§ Passage for review
-- Opening Marker --
Download the data (link; link also available on Codalab)
Prepare your scores:
- Please follow the guidelines on submission format as described bellow. The metric inputs download includes sample metrics as well as helper scripts to prepare your scores.
Submit your scores via Codalab:
- When you submit your metric, Codalab might require some time to process your submission. We’ve noticed processing times between a few minutes and two hours when testing. Codalab does keep track of the submission time, so don’t panic if your last minute submission wasn’t processed before the deadline! Please contact us if it has been longer than 3 hours.
- After uploading your submission, check its status (under Submit / View Results). It will return an error if there’s an issue with submission, such as formatting issues

Deadline for submissions is 17th August, 2023 ❗. Please check the dates bellow.

Important links

mt-metrics-eval: the tool for calculating correlation numbers aka the sacreBLEU for metric developers. You can also dump the most recent test sets.

NEW: Codalab submission platform

Important Dates

	Date
Breaking round for challenge sets	25th July, 2023
System outputs ready to download	10th August, 2023
Submission deadline for metrics task	17th August, 2023 ❗
Paper submission deadline to WMT	5th September, 2023
WMT Notification of acceptance	6th October, 2023
WMT Camera-ready deadline	18th October, 2023
Conference	6th - 7th December, 2023

Goals

The goals of the shared metrics task are:

To achieve the strongest correlation with human judgement of translation quality over a diverse set of MT systems;
To illustrate the suitability of an automatic evaluation metric as a surrogate for human evaluation;
To test robustness of metrics when evaluating domains other than news data;
To create high quality datasets for developing and evaluating metrics

Task Description

We will provide you with the source sentences, output of machine translation systems and reference translations.

Official results: Correlation with MQM scores at the sentence and system level for the following language pairs:
- Hebrew-English (NEW!)
- Chinese-English
- English-German This will be a paragraph-level task!
Secondary Evaluation: Correlation with official WMT Human Evaluation at the sentence and system level.

Subtasks:

QE as a Metric: In this subtask participants have to score machine translation systems without access to reference translations
Challenge Sets: While other participants are worried with building stronger and better metrics, participants of this subtask have to build challengesets that identify where metrics fail!

How to participate?

Please fill the following registration form so we can keep track of participants. Since we will be using Codalab to handle all submissions you will also have to create an account on codalab and enroll in the competition.

Paper Describing Your Metric

You are invited to submit a short paper (4 to 6 pages) to WMT describing your automatic evaluation metric. Shared task submission description papers are non-archival, and you are not required to submit a paper if you do not want to. If you don’t, we ask that you give an appropriate reference describing your metric that we can cite in the overview paper.

Submission Format

The output of your software should produce scores for the translations either at the system-level or the segment-level (or preferably both).

Output file format for system-level rankings

The output files for system-level scores should be called YOURMETRIC.sys.score and formatted as tab-separated values (TSV) in the following way:

METRIC-NAME\tLANG-PAIR\tTESTSET\tDOMAIN\tREFERENCE\tSYSTEM-ID\tSYSTEM-SCORE

Output file format for segment-level scores

The output files for segment-level scores should be called YOURMETRIC.seg.score and formatted as tab-separated values (TSV) in the following way:

METRIC-NAME\tLANG-PAIR\tTESTSET\tDOMAIN\tDOCUMENT\tREFERENCE\tSYSTEM-ID\tSEGMENT-NUMBER\tSEGMENT-SCORE

Each field should be delimited by a single tab character.
-- Closing Marker --
Bounding boxes with keypoints
-- Opening Marker --
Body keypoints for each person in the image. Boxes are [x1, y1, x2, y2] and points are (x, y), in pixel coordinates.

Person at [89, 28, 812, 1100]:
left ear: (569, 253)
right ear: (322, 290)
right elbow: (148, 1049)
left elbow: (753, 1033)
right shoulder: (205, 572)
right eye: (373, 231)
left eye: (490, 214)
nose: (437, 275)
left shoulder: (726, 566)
-- Closing Marker --
-- Opening Marker --
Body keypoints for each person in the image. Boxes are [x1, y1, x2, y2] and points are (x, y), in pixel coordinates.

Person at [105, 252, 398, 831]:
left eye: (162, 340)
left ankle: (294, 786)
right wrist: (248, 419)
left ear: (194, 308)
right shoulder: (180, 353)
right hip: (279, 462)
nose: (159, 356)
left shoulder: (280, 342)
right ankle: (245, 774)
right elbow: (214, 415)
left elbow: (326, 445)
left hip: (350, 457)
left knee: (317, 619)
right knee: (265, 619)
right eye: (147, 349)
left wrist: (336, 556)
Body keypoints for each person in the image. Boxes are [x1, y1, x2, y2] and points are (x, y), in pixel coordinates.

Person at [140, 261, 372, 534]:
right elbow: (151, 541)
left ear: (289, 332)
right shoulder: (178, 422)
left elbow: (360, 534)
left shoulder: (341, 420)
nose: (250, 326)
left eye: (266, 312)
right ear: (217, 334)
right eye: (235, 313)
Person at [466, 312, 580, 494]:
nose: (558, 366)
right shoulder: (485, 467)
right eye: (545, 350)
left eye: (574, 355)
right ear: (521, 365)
-- Closing Marker --
§ Tasks to perform
**a)** Answer these questions using the WMT metrics task page, one answer per line, marked the same way.
(i) What is the submission deadline for the metrics task?
(ii) What name should the output file for segment-level scores have?
(iii) How long may a paper describing a metric be?
**b)** For each statement below, say yes or no according to the WMT metrics task page, and quote the words that decide it.
(i) Every participant has to submit a paper describing their metric.
(ii) The English-German evaluation works at the paragraph level.
(iii) Participants in the QE as a Metric subtask receive reference translations.
**c)** Carry on the WMT metrics task page, starting after its final sentence and keeping its tone and purpose.

§ Written responses
**a)**
(i) 17th August, 2023
(ii) YOURMETRIC.seg.score
(iii) 4 to 6 pages

**b)**
(i) No: "you are not required to submit a paper if you do not want to"
(ii) Yes: "This will be a paragraph-level task!"
(iii) No: "score machine translation systems without access to reference translations"

**c)**
Where:

METRIC-NAME is the name of your automatic evaluation metric. Please use short descriptive names that don’t contain spaces.
LANG-PAIR is the language pair using two letter abbreviations for the languages (e.g., he-en, zh-en, and en-de for the official language pairs).
TESTSET is the ID of the test set (e.g., generaltest2023, or challenge*).
DOMAIN is the domain of a given segment. For he-en, zh-en, and en-de, domain should be one of conversation, ecommerce, news, social or all. For other language pairs, use all. For system-level scores, this field designates the domain that is being scored (all means the whole test set). For segment-level scores, DOMAIN is used for verification purposes only.
DOCUMENT is the ID of the document. This field is used for verification only.
REFERENCE is the ID of the reference (refA, refB, etc for reference-based metrics, and src for reference-free metrics).
SYSTEM-ID is the ID of the system being scored (given by the part of the filename for the plain text file, for example “uedin-syntax”).
SEGMENT-NUMBER is the line number starting from 1 of the plain text input files.
SYSTEM-SCORE is the score your metric predicts for the particular system.
SEGMENT-SCORE is the score your metric predicts for the particular segment.

Codalab:

This year we will be using Codalab to handle all submissions.

Create a zip archive containing YOURMETRIC.sys.score and/or YOURMETRIC.seg.score, and upload it using the Submit / View Results tab under Participate. Fill in the meta-information for your team and metric, as prompted.

Each submission should contain scores for only one metric. The official metric name is the one that appears in the METRIC-NAME field in the score files.

Reference-free (aka QE) metrics must have src in the REFERENCE field; if a metric is reference free, it must be reference-free for both system- and segment-level scores.

If your submission contains only segment-level scores, we will fill in system-level scores by averaging.

You can make multiple submissions. Each new submission must have a different metric name, and one submission must be designated as primary. Only this submission will participate in the official evaluation (final metric ranking). To designate a submission as primary, include PRIMARY in the Description field. You can update this field to change your primary submission at any time before the evaluation ends.

Primary submissions must include, at minimum, segment-level scores for all official language pairs (Hebrew-English, Chinese-English, English-German).

Verify submission:

After uploading your submission, check that its status (under Submit / View Results) shows Finished and a numerical score appears in the Score column. This can take some time. Use the Results tab to check your correlation scores on the leaderboard. These are correlations with an automatic metric, and will not reflect your final correlations to human MQM scores, nor your true ranking compared to other submissions.However, if they are very low or negative, it could indicate a problem with your scores.

If there is a problem uploading your submission, its status will be Failed, and an Error display will show the reasons for the failure. You can get other information from the links under the Error panel. You can also test your submission offline by running the scoring script yourself.

There is currently no way to remove failed submissions or replace existing valid submissions from codalab. To indicate that you do not wish us to use a submission, include DISCARD in its Description field.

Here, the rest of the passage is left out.